**Instruction A:** In the opera synopsis below, why does Grimes hurry to go fishing even though it is a Sunday? Answer in one to three sentences.

In the pub, tensions are rising due both to the storm and to the fiery Methodist fisherman, Bob Boles, getting increasingly drunk and lecherous after the pub's main attraction, the two "nieces". Grimes suddenly enters ("Now the Great Bear and Pleiades..."), and his wild appearance unites almost the entire community in their fear and mistrust of his "temper". Ned Keene saves the situation by starting a round ("Old Joe has gone fishing"). Just as the round reaches a climax, Ellen arrives with the apprentice, both drenched. Grimes immediately sets off with the apprentice to his hut, despite the terrible storm.

Act 2

The same, some weeks later

On a sunny Sunday morning (the Third Orchestral Interlude), while most Borough townspeople are at church, Ellen talks with John the apprentice. She is horrified to find a bruise on his neck. When she confronts Grimes about it, he brusquely dismisses it as an accident. Growing angry at her concern and interference, he strikes her and runs off with the boy. This does not go unseen: first Keene, Auntie, and Bob Boles, then the chorus comment on what has happened, the latter developing into a flashmob which sets off to investigate at Grimes's fisherman's hut. As they march off, Ellen, Auntie, and the nieces sing dispairingly of the town's menfolk. (the Fourth Orchestral Interlude (Passacaglia) follows as the scene changes).

At the hut, Grimes impatiently demands John changes out of his Sunday clothes and into fisherman's gear. Though it is a Sunday he hastily prepares to set out to fish as he has seen a large school of herring. Grimes becomes lost in his memories of his previous apprentice, reliving the boy's death of thirst. When he hears the mob of townspeople approaching, he quickly snaps back to reality, stirred both by a paranoid belief that John has been gossiping with Ellen, so provoking the anger of the town against him; and at the same time angrily defiant. He warns John to be careful climbing down the cliff to the boat. But to no avail: in their haste the boy slips to his death below. When the mob reaches the hut Grimes and the apprentice are not to be found, so they disperse, curious and suspicious.

Act 3

The same, two days later, night in the Borough ("Moonlight" in the Sea Interludes).

At a town dance, Mrs Sedley tries to convince the authorities that Grimes is a murderer. Ellen and Captain Balstrode confide in each other: Grimes has disappeared, and Balstrode has discovered a jersey washed ashore. Ellen recognises it as one she had knitted for John. Mrs Sedley overhears this, and with the knowledge that Grimes has returned, is able to whip up another vigilante mob. Singing "Him who despises us we'll destroy", the villagers march off searching for Grimes. (The sixth interlude, not included in the concert version of the Sea Interludes, covers the change of scene.)

**Supplied data:**
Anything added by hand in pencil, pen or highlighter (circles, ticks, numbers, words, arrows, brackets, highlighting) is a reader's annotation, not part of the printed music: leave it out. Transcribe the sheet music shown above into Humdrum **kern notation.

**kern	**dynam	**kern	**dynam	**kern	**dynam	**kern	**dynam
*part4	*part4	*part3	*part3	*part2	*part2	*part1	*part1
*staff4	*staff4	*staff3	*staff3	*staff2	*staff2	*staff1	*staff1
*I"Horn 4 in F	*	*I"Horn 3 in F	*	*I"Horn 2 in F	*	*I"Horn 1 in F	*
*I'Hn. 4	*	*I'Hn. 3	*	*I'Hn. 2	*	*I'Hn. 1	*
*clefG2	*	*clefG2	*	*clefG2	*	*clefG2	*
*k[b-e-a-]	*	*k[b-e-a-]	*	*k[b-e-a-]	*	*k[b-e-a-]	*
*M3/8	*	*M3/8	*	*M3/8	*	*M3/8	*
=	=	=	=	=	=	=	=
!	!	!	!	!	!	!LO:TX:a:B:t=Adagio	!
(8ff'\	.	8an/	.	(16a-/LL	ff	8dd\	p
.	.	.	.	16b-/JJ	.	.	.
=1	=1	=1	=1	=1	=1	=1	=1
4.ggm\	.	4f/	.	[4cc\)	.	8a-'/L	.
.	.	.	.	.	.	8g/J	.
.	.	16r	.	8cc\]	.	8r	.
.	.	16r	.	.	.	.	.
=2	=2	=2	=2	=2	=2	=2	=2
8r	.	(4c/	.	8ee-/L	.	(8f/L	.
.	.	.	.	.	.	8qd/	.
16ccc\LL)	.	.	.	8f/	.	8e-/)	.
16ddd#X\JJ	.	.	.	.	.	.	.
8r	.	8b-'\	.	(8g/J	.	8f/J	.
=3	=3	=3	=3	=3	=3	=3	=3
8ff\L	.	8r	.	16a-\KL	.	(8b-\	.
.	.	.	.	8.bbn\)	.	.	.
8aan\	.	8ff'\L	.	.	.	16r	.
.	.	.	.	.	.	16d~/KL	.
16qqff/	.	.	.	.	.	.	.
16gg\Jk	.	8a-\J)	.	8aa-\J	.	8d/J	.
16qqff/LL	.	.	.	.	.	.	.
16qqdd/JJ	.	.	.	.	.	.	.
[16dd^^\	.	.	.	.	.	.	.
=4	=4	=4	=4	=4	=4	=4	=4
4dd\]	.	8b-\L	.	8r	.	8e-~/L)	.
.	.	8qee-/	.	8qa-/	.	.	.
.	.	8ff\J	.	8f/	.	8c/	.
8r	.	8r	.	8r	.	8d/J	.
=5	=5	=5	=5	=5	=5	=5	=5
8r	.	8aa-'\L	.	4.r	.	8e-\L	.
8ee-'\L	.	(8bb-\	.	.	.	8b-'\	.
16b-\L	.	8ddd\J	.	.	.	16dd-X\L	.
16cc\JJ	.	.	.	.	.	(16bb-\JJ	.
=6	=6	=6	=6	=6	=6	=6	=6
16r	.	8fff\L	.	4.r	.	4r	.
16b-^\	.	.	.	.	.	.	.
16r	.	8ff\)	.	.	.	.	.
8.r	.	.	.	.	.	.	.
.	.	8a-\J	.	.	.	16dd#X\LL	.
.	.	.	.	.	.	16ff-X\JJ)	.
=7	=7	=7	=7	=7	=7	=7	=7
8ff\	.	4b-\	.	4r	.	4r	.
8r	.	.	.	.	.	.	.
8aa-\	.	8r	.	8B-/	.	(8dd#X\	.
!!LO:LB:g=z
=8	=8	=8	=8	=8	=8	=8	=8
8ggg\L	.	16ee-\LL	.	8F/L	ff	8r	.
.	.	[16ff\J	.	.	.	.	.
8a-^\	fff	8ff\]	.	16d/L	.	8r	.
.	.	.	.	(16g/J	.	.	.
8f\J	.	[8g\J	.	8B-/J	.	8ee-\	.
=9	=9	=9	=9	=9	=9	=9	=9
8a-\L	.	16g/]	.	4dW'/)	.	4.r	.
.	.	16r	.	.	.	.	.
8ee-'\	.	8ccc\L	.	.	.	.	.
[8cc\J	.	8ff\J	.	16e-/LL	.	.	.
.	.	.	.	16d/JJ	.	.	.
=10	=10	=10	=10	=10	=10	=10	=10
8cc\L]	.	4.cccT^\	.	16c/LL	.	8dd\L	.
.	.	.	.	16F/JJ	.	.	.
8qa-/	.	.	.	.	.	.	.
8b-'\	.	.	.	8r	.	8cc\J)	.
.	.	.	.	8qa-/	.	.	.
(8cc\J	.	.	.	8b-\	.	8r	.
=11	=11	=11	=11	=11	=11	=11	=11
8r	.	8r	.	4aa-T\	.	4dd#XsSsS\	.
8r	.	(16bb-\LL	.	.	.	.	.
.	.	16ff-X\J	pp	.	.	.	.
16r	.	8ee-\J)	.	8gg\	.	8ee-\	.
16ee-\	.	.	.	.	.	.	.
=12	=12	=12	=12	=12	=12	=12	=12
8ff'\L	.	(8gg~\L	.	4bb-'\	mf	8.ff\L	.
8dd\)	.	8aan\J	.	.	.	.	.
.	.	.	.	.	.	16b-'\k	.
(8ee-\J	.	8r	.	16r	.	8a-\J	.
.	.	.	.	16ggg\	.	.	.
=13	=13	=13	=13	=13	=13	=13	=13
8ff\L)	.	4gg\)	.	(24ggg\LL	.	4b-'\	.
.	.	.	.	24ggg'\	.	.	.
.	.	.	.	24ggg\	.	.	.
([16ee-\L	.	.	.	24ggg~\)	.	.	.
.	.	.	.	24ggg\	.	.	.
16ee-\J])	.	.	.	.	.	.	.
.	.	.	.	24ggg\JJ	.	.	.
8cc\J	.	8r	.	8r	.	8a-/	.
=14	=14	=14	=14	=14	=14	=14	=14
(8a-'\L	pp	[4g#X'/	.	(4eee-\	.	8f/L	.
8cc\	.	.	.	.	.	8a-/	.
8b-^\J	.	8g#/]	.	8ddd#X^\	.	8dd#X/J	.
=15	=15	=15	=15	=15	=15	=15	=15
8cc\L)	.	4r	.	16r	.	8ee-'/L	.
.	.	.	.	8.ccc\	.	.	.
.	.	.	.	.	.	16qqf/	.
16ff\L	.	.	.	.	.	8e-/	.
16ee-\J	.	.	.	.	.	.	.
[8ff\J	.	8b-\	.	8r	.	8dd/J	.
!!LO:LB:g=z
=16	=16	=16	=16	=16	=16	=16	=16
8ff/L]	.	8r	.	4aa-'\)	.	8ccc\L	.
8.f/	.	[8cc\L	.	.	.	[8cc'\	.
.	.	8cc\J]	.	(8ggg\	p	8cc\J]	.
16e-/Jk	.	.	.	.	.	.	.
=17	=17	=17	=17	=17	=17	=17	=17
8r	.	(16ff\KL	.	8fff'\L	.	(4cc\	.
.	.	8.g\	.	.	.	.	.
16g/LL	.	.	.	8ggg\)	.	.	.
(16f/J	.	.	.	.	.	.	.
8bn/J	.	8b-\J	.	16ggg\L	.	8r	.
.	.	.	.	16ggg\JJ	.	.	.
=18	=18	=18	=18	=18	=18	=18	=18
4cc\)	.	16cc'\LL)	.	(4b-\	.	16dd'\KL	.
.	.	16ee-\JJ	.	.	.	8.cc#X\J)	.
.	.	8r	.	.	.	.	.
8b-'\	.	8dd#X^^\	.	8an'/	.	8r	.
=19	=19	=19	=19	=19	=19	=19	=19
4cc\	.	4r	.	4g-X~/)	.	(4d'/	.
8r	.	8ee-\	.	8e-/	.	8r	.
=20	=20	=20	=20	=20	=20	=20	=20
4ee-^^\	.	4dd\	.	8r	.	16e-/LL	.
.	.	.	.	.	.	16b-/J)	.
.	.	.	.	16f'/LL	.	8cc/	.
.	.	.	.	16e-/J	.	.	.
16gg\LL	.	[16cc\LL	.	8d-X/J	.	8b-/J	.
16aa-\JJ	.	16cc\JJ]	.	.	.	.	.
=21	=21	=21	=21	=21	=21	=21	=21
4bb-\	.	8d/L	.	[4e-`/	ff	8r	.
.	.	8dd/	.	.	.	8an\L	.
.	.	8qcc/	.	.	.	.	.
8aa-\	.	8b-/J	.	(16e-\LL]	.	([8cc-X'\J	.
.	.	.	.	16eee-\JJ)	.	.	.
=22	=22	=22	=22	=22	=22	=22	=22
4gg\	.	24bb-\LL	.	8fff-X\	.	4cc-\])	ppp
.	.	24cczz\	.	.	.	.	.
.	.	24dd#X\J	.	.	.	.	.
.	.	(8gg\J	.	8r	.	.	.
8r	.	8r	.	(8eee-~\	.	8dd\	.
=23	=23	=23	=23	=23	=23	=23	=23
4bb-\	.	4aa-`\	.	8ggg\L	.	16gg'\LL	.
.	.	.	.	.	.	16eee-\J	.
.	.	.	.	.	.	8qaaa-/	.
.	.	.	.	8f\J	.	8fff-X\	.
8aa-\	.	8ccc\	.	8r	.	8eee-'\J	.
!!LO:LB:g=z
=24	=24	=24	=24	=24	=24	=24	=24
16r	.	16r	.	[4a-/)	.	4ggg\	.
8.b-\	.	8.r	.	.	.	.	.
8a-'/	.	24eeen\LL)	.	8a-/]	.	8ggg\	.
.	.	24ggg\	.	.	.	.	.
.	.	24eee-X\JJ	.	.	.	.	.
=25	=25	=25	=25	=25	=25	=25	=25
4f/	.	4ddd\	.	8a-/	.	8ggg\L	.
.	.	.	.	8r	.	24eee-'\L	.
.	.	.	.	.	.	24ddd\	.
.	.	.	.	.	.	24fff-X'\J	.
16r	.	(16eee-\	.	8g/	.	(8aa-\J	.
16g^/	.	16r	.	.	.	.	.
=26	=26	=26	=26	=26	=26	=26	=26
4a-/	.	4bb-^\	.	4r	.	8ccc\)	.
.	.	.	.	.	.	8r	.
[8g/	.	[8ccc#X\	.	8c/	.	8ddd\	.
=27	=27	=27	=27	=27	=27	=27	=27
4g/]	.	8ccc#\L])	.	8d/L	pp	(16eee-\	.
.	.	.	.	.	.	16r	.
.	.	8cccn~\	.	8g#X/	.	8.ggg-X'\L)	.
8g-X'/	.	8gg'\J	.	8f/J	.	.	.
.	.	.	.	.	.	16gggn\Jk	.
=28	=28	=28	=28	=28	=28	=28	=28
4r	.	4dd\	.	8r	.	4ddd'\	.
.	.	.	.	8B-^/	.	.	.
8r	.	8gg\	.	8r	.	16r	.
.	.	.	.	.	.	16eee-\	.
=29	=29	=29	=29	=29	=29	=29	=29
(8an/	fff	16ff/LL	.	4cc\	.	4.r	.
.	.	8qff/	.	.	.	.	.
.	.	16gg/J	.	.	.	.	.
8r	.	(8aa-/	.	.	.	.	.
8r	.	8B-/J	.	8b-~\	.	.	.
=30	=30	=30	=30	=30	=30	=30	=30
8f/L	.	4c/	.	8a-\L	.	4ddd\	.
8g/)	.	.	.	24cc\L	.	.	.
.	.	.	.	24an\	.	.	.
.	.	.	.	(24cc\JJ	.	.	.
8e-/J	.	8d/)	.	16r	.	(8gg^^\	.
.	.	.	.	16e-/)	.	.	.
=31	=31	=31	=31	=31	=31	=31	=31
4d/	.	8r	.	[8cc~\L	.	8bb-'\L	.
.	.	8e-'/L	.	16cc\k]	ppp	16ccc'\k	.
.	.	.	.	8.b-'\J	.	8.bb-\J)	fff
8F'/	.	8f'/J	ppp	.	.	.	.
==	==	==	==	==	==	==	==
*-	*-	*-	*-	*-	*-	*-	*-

**Instruction B:** Gather every line of the rows above that contains the string "kern". Case counts.

**Worked solution A:** Grimes has seen a large school of herring. That is why he hastily gets ready to set out to fish, even though it is a Sunday.

**Worked solution B:**
Anything added by hand in pencil, pen or highlighter (circles, ticks, numbers, words, arrows, brackets, highlighting) is a reader's annotation, not part of the printed music: leave it out. Transcribe the sheet music shown above into Humdrum **kern notation.
**kern	**dynam	**kern	**dynam	**kern	**dynam	**kern	**dynam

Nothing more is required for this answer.